No CrossRef data available.
Semantic characterization of clinical trial descriptions from ClincalTrials.gov and patient notes from MIMIC-III
Published online by Cambridge University Press: 10 May 2018
OBJECTIVES/SPECIFIC AIMS: This poster presents a detailed characterization of the distribution of semantic concepts used in the text describing eligibility criteria of clinical trials reported to ClincalTrials.gov and patient notes from MIMIC-III. The final goal of this study is to find a minimal set of semantic concepts that can describe clinical trials and patients for efficient computational matching of clinical trial descriptions to potential participants at large scale.
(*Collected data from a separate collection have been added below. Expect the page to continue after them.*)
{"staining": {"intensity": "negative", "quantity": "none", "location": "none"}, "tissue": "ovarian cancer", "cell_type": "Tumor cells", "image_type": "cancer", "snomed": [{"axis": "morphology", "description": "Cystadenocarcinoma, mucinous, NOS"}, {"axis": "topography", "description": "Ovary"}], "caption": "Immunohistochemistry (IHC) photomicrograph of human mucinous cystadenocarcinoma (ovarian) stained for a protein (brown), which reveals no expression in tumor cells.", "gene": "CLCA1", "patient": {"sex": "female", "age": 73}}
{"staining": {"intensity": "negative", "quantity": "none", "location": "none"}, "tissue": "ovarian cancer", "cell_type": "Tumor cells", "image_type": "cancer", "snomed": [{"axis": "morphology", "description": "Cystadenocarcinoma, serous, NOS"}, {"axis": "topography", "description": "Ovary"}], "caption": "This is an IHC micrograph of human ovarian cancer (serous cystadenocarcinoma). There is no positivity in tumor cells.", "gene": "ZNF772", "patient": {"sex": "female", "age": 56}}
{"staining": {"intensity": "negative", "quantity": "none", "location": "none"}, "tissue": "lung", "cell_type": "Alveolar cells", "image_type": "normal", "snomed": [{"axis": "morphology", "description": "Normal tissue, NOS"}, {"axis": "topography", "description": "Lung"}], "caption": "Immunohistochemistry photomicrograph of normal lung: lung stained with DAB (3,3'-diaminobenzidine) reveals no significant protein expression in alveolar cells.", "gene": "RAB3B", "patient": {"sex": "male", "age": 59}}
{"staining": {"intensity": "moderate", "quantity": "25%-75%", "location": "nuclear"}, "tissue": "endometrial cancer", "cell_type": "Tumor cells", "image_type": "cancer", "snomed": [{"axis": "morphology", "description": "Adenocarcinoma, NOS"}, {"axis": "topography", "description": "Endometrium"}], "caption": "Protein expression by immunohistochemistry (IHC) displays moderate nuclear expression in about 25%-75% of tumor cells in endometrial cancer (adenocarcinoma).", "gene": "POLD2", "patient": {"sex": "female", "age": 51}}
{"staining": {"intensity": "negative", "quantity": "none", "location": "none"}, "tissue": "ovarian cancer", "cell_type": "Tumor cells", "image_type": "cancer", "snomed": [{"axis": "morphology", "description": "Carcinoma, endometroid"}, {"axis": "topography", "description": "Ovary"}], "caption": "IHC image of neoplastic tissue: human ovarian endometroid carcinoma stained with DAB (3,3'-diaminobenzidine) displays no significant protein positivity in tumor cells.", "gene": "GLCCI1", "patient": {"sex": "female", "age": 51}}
METHODS/STUDY POPULATION: We downloaded the free text describing the eligibility criteria of all clinical trials reported to ClinicalTrials.gov as of July 28, 2015, ~195,000 trials and ~2,000,000 clinical notes from MIMIC-III. Using MetaMap 2014 we extracted UMLS concepts (CUIs) from the collected text. We calculated the frequency of presence of the semantic concepts in the texts describing the clinical trials eligibility criteria and patient notes. RESULTS/ANTICIPATED RESULTS: The results show a classical power distribution, Y=210 X(−2.043), R2=0.9599, for clinical trial eligibility criteria and Y=513 X(−2.684), R2=0.9477 for MIMIC patient notes, where Y represents the number of documents in which a concept appears and X is the cardinal order the concept ordered from more to less frequent. From this distribution, it is possible to realize that from the over, 100,000 concepts in UMLS, there are only ~60,000 and 50,000 concepts that appear in less than 10 clinical trial eligibility descriptions and MIMIC-III patient clinical notes, respectively. This indicates that it would be possible to describe clinical trials and patient notes with a relatively small number of concepts, making the search space for matching patients to clinical trials a relatively small sub-space of the overall UMLS search space. DISCUSSION/SIGNIFICANCE OF IMPACT: Our results showing that the concepts used to describe clinical trial eligibility criteria and patient clinical notes follow a power distribution can lead to tractable computational approaches to automatically match patients to clinical trials at large scale by considerably reducing the search space. While automatic patient matching is not the panacea for improving clinical trial recruitment, better low cost computational preselection processes can allow the limited human resources assigned to patient recruitment to be redirected to the most promising targets for recruitment.